* Activity list
1/ Answer these questions using the post below titled "A challenge to macroeconomists":
(a) What year is the analysis the writer found?
(b) Which book does that analysis come from?
(c) Besides DSGE fans, whom does the writer liken to string theorists?
2/ Extend the blog post below on macroeconomists and empirical data, beginning right after its final sentence.

* Reading passage
A challenge to macroeconomists

In light of my comments on this post by Scott Sumner who declares victory without having specified anything quantitative at all, and pursuant to a discussion with Tom Brown on this post where I brought up something I have noticed in my efforts to build up a macroeconomic model, I'd like to make a point. It appears no economist has ever actually compared a theoretical model of inflation to empirical data. I've tried to find other cases with which to compare my efforts (my efforts are here, here and here, for example), and the best I've come up with is this analysis from 1983:


It's from Principles of Economics, Volume 1 by Mankiw. Even this is taking "theoretical model" fairly loosely. First off, these graphs don't even appear in the original paper by Sargent. Second, the graphs only loosely imply that P = k M, however economists don't actually believe the k in that equation is constant. Third, this only covers a four years of the post WWI hyperinflation.

This puts not just DSGE fans in the realm of being like string theorists [1] in physics (theoretical models with no contact to data), but in fact all macroeconomists since, well, Walras.

* Dataset content
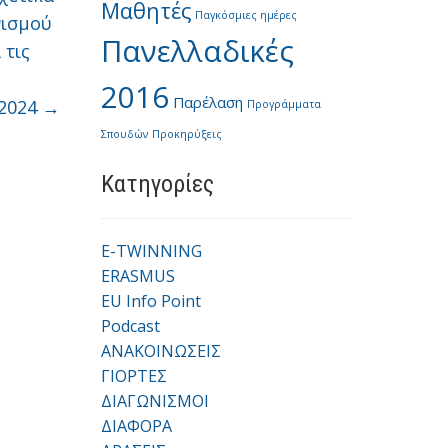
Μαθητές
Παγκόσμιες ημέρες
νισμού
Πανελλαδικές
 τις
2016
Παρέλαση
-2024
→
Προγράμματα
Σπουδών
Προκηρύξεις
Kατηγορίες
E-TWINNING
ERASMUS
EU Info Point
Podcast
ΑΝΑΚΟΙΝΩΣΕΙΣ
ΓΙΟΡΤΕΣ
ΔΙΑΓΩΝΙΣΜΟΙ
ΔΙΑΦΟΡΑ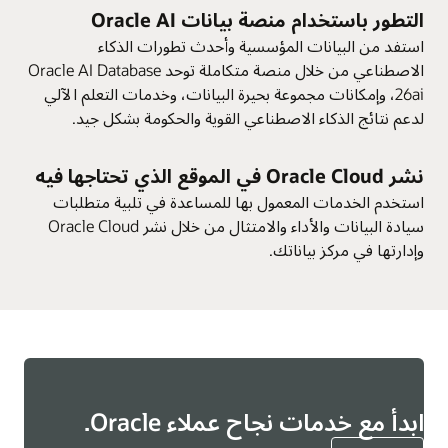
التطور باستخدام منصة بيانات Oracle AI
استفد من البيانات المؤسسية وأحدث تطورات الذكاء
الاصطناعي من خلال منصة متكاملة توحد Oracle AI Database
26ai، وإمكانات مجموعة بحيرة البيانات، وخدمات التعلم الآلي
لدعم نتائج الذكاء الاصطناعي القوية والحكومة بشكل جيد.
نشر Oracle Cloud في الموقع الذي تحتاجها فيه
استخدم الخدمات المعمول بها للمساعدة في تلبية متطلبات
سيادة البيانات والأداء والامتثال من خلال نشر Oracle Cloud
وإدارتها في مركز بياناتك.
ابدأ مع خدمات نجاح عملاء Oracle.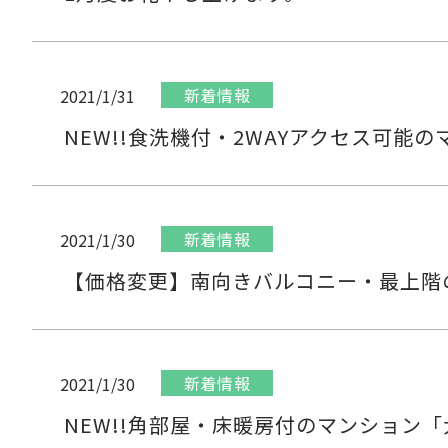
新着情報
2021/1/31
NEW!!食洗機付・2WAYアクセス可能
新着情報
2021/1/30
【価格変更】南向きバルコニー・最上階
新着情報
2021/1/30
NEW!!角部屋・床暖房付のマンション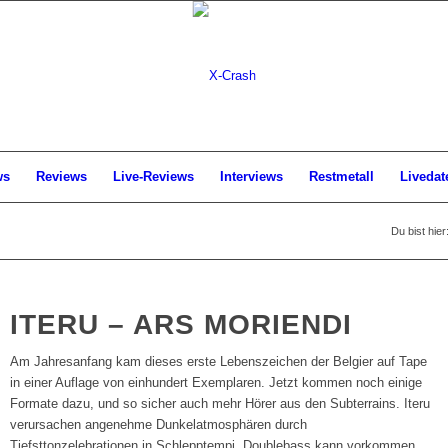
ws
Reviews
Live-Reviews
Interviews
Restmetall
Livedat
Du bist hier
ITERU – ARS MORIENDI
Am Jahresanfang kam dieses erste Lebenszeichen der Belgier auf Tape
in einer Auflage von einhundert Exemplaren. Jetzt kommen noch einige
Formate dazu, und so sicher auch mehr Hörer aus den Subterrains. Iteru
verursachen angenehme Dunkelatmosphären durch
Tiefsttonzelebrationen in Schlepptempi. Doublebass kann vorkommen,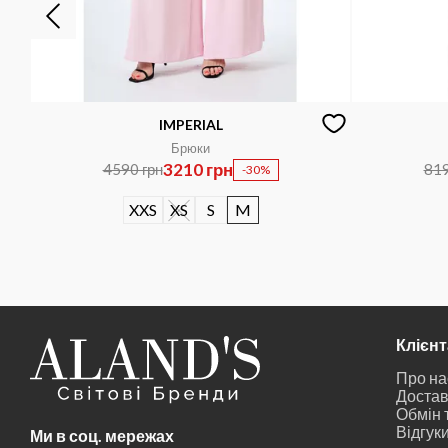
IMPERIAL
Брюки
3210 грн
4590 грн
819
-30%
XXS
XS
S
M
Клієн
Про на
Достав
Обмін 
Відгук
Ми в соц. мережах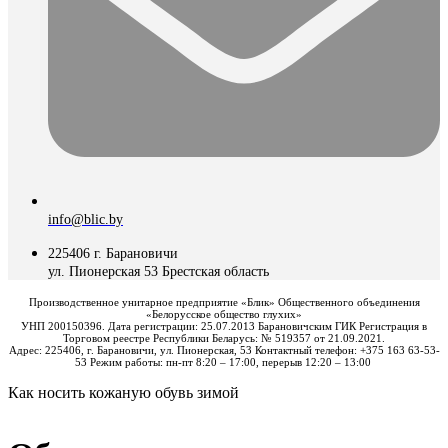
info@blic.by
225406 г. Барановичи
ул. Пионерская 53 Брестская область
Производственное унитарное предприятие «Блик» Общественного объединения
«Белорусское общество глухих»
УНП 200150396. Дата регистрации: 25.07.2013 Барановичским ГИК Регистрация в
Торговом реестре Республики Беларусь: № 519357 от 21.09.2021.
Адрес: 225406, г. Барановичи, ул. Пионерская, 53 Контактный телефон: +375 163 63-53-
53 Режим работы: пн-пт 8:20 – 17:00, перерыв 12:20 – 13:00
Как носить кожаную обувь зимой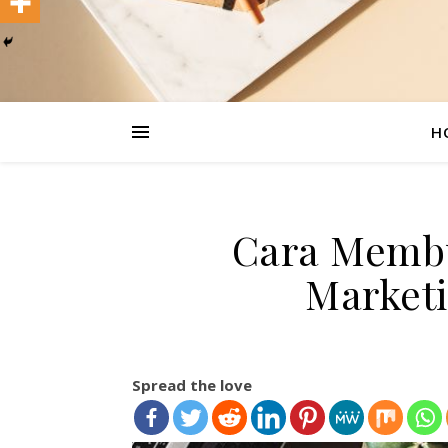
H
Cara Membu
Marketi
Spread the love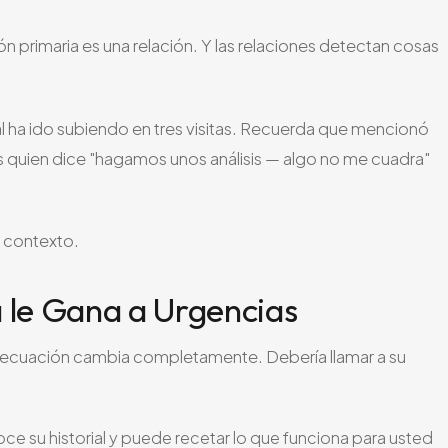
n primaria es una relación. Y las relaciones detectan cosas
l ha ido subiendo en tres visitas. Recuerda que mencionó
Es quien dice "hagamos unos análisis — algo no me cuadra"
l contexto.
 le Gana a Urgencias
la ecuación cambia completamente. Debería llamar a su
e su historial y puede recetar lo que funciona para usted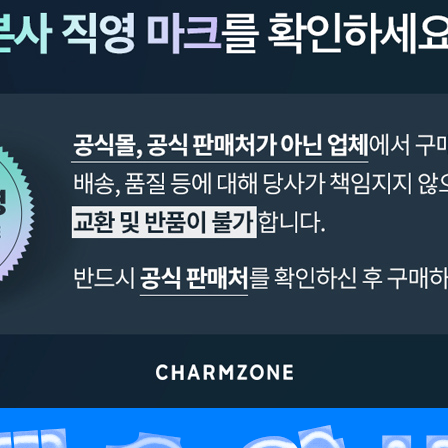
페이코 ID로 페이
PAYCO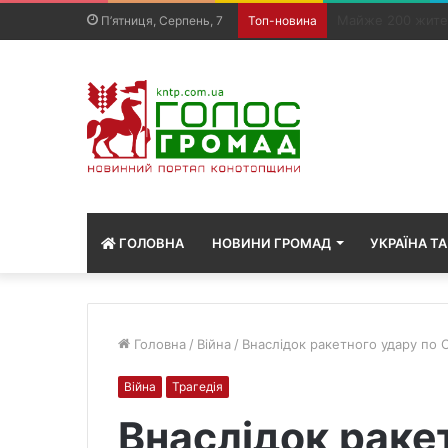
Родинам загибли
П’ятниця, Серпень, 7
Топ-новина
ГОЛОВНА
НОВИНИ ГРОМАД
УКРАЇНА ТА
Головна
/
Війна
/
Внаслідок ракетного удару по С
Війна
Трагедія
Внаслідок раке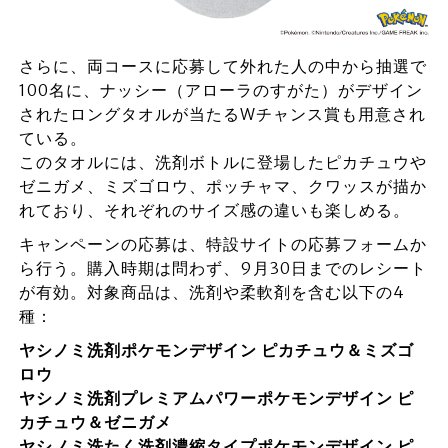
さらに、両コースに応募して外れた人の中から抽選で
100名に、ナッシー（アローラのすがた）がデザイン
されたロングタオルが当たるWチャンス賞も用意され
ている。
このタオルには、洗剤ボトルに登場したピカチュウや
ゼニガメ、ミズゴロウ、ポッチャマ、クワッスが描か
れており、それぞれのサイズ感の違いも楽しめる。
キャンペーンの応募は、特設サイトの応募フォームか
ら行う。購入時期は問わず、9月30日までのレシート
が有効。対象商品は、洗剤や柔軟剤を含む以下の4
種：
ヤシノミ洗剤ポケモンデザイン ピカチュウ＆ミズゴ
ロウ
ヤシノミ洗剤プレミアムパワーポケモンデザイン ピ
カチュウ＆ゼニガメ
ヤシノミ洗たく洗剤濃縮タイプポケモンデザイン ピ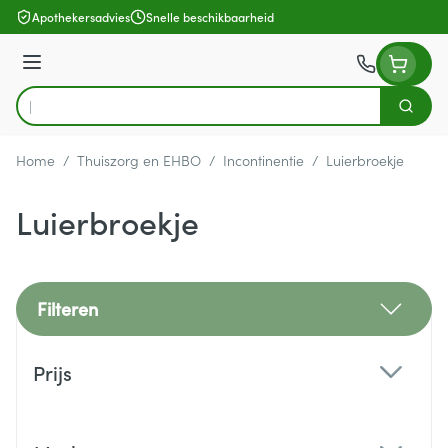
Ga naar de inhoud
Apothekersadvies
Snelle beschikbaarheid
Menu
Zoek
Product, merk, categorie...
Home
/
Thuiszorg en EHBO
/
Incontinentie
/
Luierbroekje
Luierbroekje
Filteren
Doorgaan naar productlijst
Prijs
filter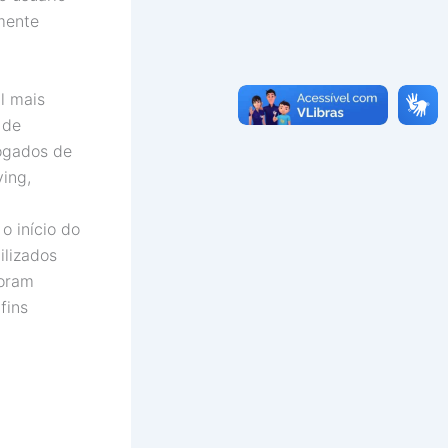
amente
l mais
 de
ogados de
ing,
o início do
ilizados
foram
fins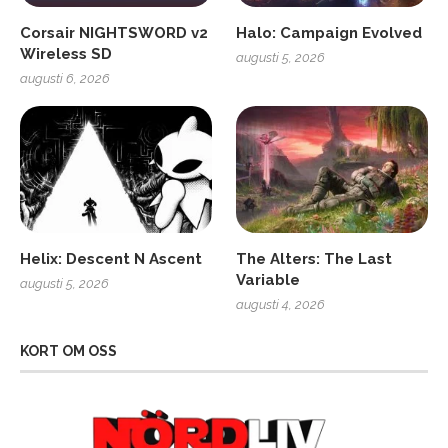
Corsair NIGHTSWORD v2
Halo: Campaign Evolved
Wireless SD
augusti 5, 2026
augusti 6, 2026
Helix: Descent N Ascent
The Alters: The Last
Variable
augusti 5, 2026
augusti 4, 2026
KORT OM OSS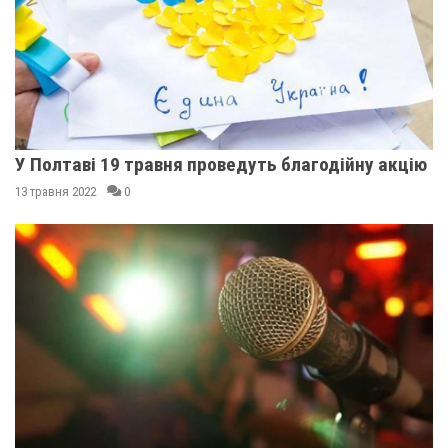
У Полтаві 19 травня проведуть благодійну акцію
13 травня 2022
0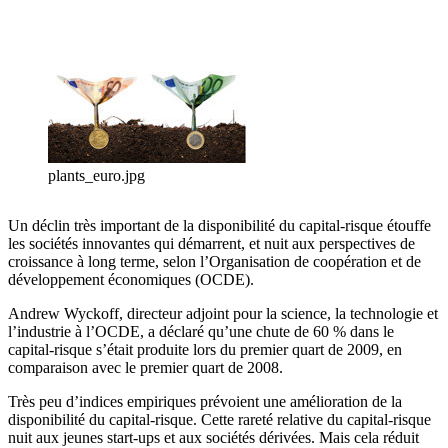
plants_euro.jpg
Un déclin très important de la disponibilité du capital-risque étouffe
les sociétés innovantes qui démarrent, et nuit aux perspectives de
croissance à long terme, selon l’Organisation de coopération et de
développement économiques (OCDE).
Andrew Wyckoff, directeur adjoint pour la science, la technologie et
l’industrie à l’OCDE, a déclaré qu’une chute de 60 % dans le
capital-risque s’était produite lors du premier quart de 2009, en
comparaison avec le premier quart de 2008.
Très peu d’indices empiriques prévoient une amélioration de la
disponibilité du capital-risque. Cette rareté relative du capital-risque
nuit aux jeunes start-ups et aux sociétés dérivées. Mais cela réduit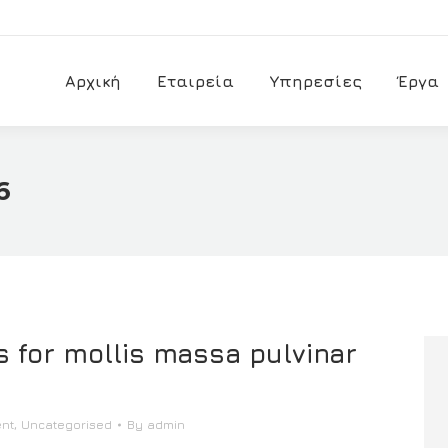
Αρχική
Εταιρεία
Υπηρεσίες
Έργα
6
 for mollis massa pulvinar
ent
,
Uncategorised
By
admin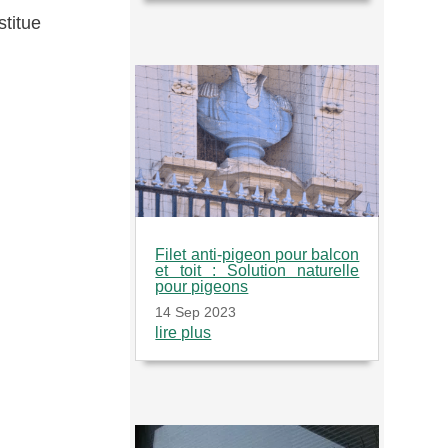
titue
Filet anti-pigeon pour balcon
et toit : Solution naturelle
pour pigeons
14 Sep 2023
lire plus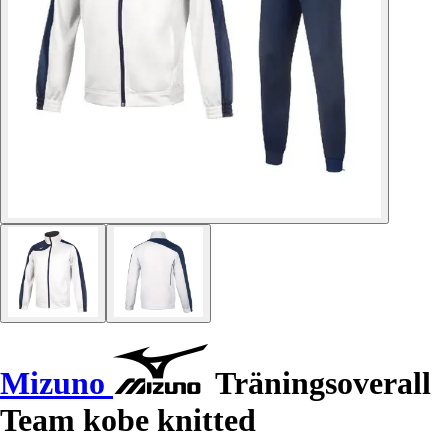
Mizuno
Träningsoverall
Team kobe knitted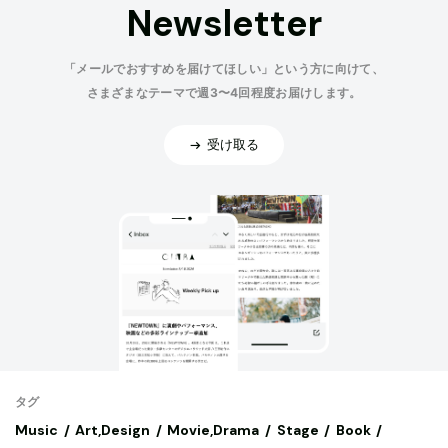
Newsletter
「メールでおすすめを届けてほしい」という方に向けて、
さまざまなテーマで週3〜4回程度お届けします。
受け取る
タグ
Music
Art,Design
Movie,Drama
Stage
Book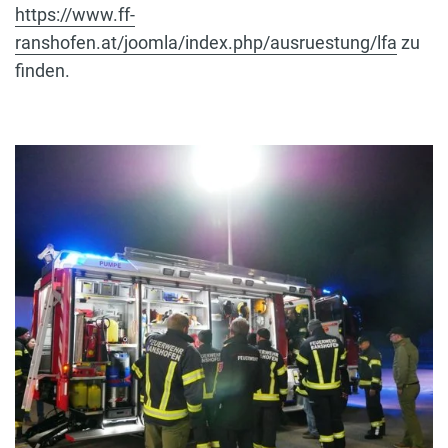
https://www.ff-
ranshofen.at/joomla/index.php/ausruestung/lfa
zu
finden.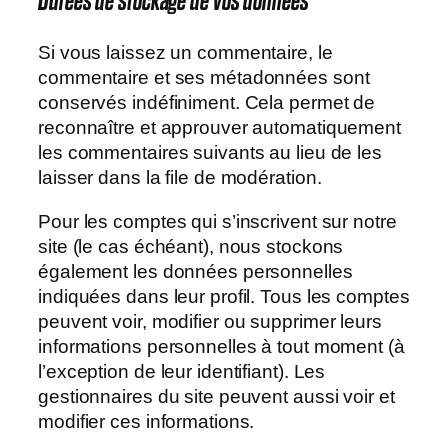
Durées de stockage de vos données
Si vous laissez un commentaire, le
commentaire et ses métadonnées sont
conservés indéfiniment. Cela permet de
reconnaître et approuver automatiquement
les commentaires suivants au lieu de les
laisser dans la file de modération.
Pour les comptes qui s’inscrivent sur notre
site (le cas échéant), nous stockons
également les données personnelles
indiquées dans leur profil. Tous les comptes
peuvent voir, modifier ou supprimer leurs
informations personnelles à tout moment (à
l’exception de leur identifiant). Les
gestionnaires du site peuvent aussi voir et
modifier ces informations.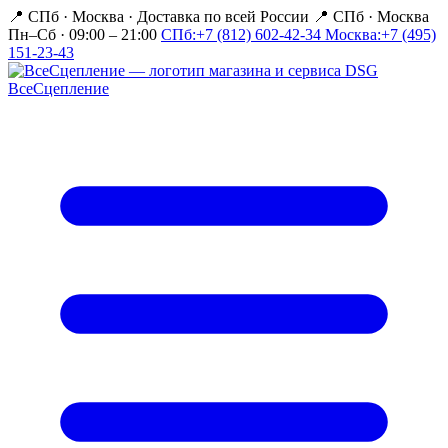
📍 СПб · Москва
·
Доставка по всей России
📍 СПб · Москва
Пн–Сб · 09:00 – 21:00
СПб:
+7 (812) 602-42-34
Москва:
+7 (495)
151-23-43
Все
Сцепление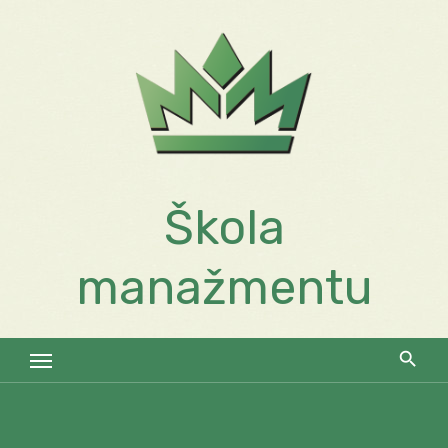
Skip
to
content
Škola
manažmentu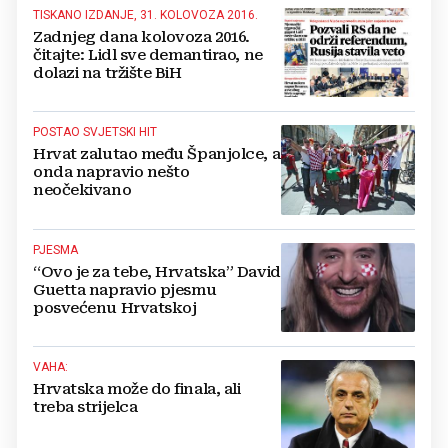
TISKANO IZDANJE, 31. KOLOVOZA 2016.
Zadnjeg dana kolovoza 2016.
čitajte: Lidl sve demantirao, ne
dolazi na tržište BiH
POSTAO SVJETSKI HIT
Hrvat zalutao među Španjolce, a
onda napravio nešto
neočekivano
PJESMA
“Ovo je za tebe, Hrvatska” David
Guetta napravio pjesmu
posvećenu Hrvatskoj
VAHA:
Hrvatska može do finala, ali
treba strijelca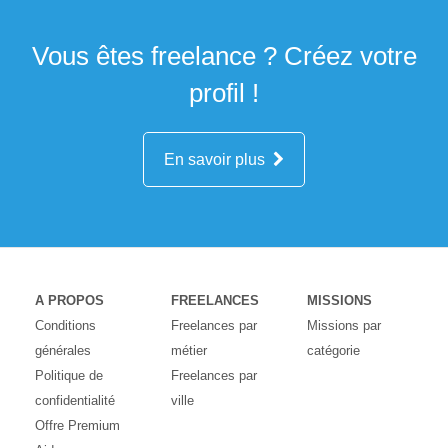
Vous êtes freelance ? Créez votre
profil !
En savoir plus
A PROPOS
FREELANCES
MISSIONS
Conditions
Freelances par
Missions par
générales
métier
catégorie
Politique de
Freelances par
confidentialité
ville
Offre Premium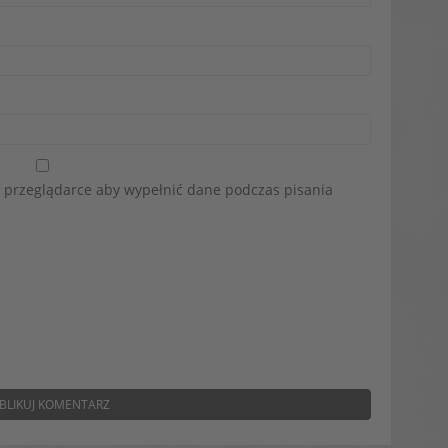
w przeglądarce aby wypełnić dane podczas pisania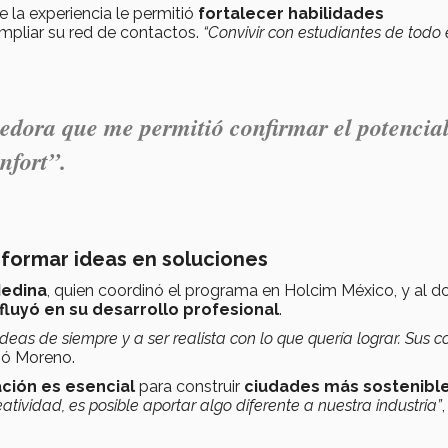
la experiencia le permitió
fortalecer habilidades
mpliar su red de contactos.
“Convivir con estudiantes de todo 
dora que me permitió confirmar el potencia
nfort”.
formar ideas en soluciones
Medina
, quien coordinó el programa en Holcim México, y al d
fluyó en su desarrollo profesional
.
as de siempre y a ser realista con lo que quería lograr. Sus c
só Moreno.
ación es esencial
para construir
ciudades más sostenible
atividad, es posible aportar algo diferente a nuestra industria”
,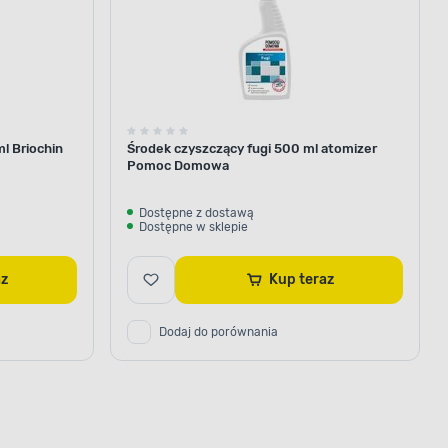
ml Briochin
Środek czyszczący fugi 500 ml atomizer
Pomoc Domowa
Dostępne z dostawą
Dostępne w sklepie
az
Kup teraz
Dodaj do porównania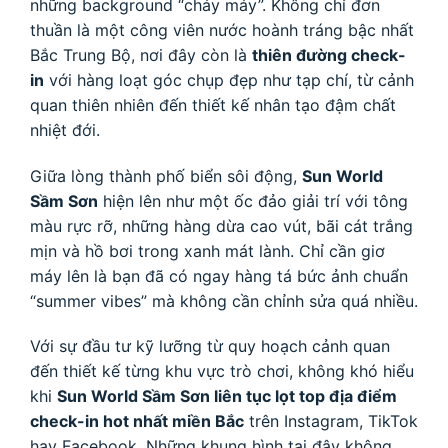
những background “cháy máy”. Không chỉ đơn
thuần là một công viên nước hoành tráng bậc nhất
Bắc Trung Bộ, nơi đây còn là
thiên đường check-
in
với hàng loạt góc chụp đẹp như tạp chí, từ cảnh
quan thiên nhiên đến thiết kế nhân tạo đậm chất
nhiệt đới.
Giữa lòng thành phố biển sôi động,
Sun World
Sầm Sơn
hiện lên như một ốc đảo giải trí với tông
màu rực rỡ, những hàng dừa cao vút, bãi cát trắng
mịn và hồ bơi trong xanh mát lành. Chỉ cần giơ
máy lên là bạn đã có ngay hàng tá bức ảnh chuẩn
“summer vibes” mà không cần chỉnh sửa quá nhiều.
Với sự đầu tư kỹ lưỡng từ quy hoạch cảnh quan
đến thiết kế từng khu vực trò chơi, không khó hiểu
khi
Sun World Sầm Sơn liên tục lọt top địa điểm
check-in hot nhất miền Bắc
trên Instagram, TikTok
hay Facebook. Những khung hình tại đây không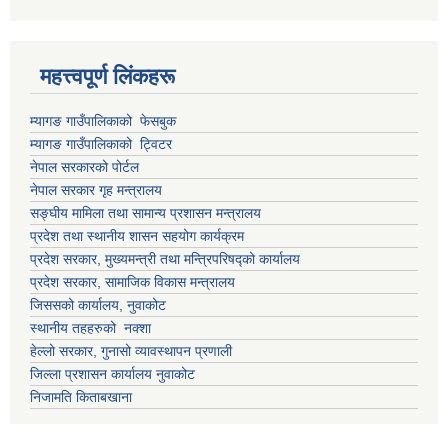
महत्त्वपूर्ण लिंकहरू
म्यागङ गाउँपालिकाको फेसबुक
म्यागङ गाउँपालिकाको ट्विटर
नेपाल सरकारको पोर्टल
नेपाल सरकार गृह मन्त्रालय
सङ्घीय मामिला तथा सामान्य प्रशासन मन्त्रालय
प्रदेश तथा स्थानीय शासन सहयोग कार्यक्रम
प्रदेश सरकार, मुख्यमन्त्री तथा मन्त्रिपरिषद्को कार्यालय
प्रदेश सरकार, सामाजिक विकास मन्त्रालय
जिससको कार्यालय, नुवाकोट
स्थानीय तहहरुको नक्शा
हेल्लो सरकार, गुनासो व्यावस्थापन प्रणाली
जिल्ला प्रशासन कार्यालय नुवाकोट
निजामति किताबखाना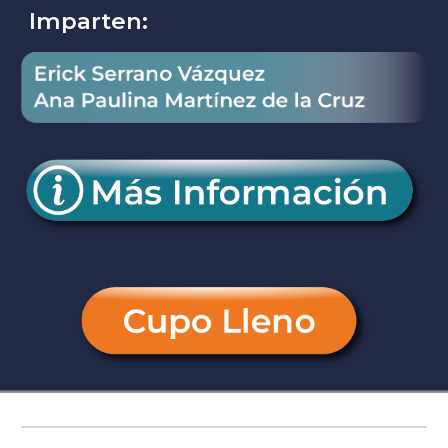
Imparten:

* Answers to the tasks
1/
(a) 1983
(b) Principles of Economics, Volume 1 by Mankiw
(c) All macroeconomists since Walras

2/
My challenge/request/bleg is simple:
Produce a graph with an empirical measure of the price level (or inflation rate*) and a theoretical curve.
It can be any measure of the price level (here is an example from FRED). Just give me some data points with a line near it (it doesn't even have to go through the data points).

Maybe there are a bunch of such graphs in gated economics journals. I highly doubt it. I don't believe they exist. Why? Because when I do a Google image search on "price level model" (without the quotes, even) I get back my own #$%@ graphs!!!

You might want to send me this graph from Nick Rowe:


I see your ad hoc monetary-policy-can-hit-any-inflation-target-it-likes model (that isn't even accurate) and raise you the interest rate (link):


I'd really prefer something that isn't a straight line. Actually, I'd really like to see results for Japan. Here are mine (oh, with an interest rate model of course):


Did I mention that it's the same model as the one used for the Canadian graphs above? [2]

[1] Don't get me wrong. I love string theory.

[2] Hopefully this post is taken as good-natured ribbing, or at least good-natured snark.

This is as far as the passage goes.